I'm looking at coverage for about 6M short intervals throughout hg19, ranging from ~10 bp to ~200 bp.
I specifically need the read IDs because I have noticed that some read fragments are small enough that the same interval is present in both read pairs. If I didn't have read IDs, I wouldn't be able to filter reads that cover the same region twice.
I can't quite tell from your rough example, but are you using the BamTools API to seek to the positions you're interesting in? This will require a sorted and indexed bam file. If you're not, and you're checking for interval overlaps in the inner loop ("do stuff"), you could be wasting a lot of work and IO (depending on how sparse the intervals are).

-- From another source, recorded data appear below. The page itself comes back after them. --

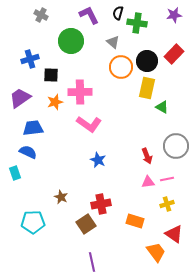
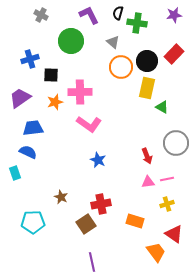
gray circle: moved 3 px up
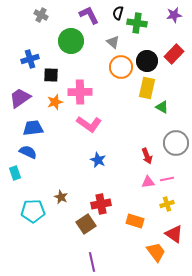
cyan pentagon: moved 11 px up
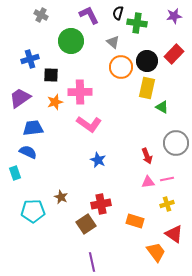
purple star: moved 1 px down
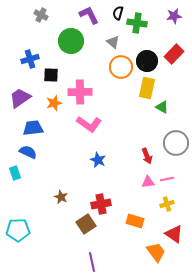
orange star: moved 1 px left, 1 px down
cyan pentagon: moved 15 px left, 19 px down
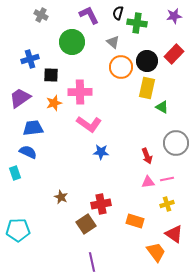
green circle: moved 1 px right, 1 px down
blue star: moved 3 px right, 8 px up; rotated 21 degrees counterclockwise
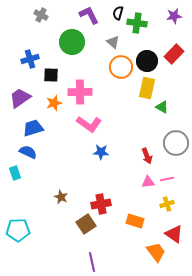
blue trapezoid: rotated 10 degrees counterclockwise
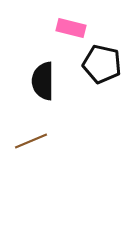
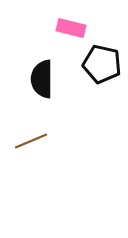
black semicircle: moved 1 px left, 2 px up
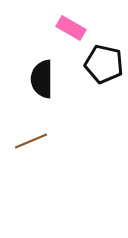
pink rectangle: rotated 16 degrees clockwise
black pentagon: moved 2 px right
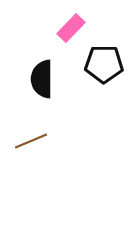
pink rectangle: rotated 76 degrees counterclockwise
black pentagon: rotated 12 degrees counterclockwise
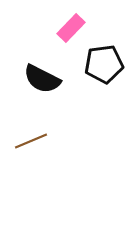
black pentagon: rotated 9 degrees counterclockwise
black semicircle: rotated 63 degrees counterclockwise
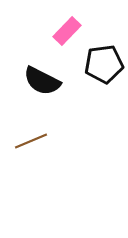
pink rectangle: moved 4 px left, 3 px down
black semicircle: moved 2 px down
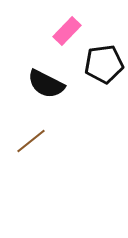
black semicircle: moved 4 px right, 3 px down
brown line: rotated 16 degrees counterclockwise
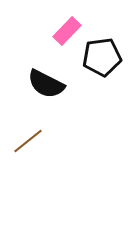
black pentagon: moved 2 px left, 7 px up
brown line: moved 3 px left
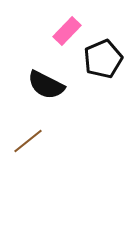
black pentagon: moved 1 px right, 2 px down; rotated 15 degrees counterclockwise
black semicircle: moved 1 px down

I'm not seeking within the BAM file, just streaming it in line by line. You make a great point that I could easily be using intervals instead.
The following code in bedtools (for the multibamcov tool) uses a MultiReader to seek to regions identified by specific BED entries and count coverage. This may help. https://github.com/arq5x/bedtools/blob/master/src/multiBamCov/multiBamCov.cpp#L106-L215
If I end up using intervals, this is definitely the way to do it. I'll give this a shot unless I or someone else come up with a better idea. Thanks!
"... SamTools pileup since I need the read names for my coverage analysis." but could you use samtools view -L my.bed my.bam ?
Thanks Pierre for the idea. Unfortunately, I didn't initially mention that I need the read IDs to filter overlapping read pairs. But I'm glad to learn about another useful samtools feature :)
bug you'll get the read IDs with "samtools view"
Whoops...misunderstood your comment, Pierre. I'm looking at my local documentation for samtools and the documentation and sourceforge and don't see anything about a -L flag with bed coordinates. Can you point me to the samtools version that has this option?
$ samtools-0.1.18/samtools view
Thanks again for the tip...I just timed samtools view with -L and it worked really well and fairly quickly
After trying using BamTools with SetRegion, the time to get the coverage at all 6 million loci went from less than half an hour to almost 6 hours.
Thanks to Pierre though, I looked into the SamTools C API and Heng Li's code for the latest version of SamTools (which has the -L flag, almost exactly like what I'm looking for) and was able to use that code to get coverage at these intervals according to my specifications while limiting how much time the code takes. It now runs in about 17 minutes.
If anyone is interested in the code, let me know, but it's really just a derivation of sam_view from samtools-0.1.18 by Heng Li.
Thanks again for everyone's help!
Can you split your set of intervals an run your program for each sub-set on a different node ?
I can split by interval, but since I'm already running 400+ BAM files in parallel on a 16 node cluster, I'd rather not increase the number of jobs I'm submitting by an order of magnitude.
Are you not actually using the BamMultiReader? And based on your use case, it sounds like you are seeking to specific intervals. This would likely lead to a bunch of I/O ops, especially if you are interrogating many intervals. Worst case, you will do 400 seeks for each new interval.
Since it's only one file per person, I don't need BamMultiReader. However, you are right, seeking to intervals is probably the way to go. I guess I'm still a little concerned that it could be a huge IO draw while it's running, but it can just run in a much shorter period of time. If I limit the number of jobs that can be submitted at once, it should be fine though.